TUNISIE
09/03/2018 17h:53 CET | Actualisé 09/03/2018 20h:00 CET

Invisibles ou mal représentées, les femmes peuvent changer la donne à travers "Les Expertes Tunisie"

Plus de 300 femmes, issues de diverses horizons, ont célébré le 8 mars le lancement du site "Les Expertes Tunisie" à l'Institut Français. Le site a été mis en place sous l'égide de l'Ambassade de France en Tunisie, le groupe Egaé, le HuffPost Tunisie, Jamaity et l'Association tunisienne des femmes démocrates (ATFD).

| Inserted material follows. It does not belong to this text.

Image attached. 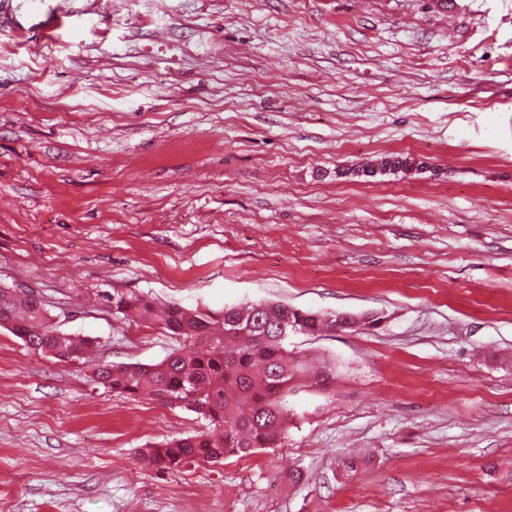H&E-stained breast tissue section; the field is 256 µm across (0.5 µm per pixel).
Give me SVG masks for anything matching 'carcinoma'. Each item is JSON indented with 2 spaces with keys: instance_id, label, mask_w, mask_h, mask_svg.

Il constitue une plateforme inédite de recensement de centaines de femmes chercheuses, professionnelles et figures associatives en Tunisie. Les journalistes peuvent accéder directement et gratuitement à leurs coordonnées. Près de 200 femmes y sont inscrites déjà.

Le but étant d'accroître la visibilité de ces femmes et de créer une synergie entre elles. Cette initiative revêt une grande importance pour enrayer l'invisibilisation des femmes dans les médias. En effet, la présence des femmes dans les médias, notamment la télévision est minime. Une récente étude de la Haute autorité indépendante de la communication audiovisuelle (HAICA) a montré l'ampleur de la sous-représentation des femmes dans les médias tunisiens: leur présence ne dépasse pas les 11% contre 89% d’hommes.

Les femmes sont ainsi marginalisées ou invitées pour parler uniquement des thématiques féminines, et jamais pour livrer leur expertise sur des sujets comme le terrorisme, l'économie ou autres, déplore Monia Ben Jémia, la présidente de l'ATFD.

La présentatrice Myriam Belkhadi a soulevé la réticence de certaines femmes à répondre favorablement aux invitations des médias. Elle appellent les femmes à oser se mettre en avant et se défaire de cette forme d'auto-censure. Le site "Expertes Tunisie" prévoit d'ailleurs des séances de "Média Coaching" qui permettraient à la femme de se familiariser aux outils de communication.

Autre bémol relevé, l'image biaisée véhiculée sur les femmes dans les médias (émissions ou séries télévisées) en la présentant comme démoniaque, matérialiste, ou alors victime, etc.

Ces éléments sont les symptômes des inégalités et de l'abaissement des femmes, insistent les intervenantes.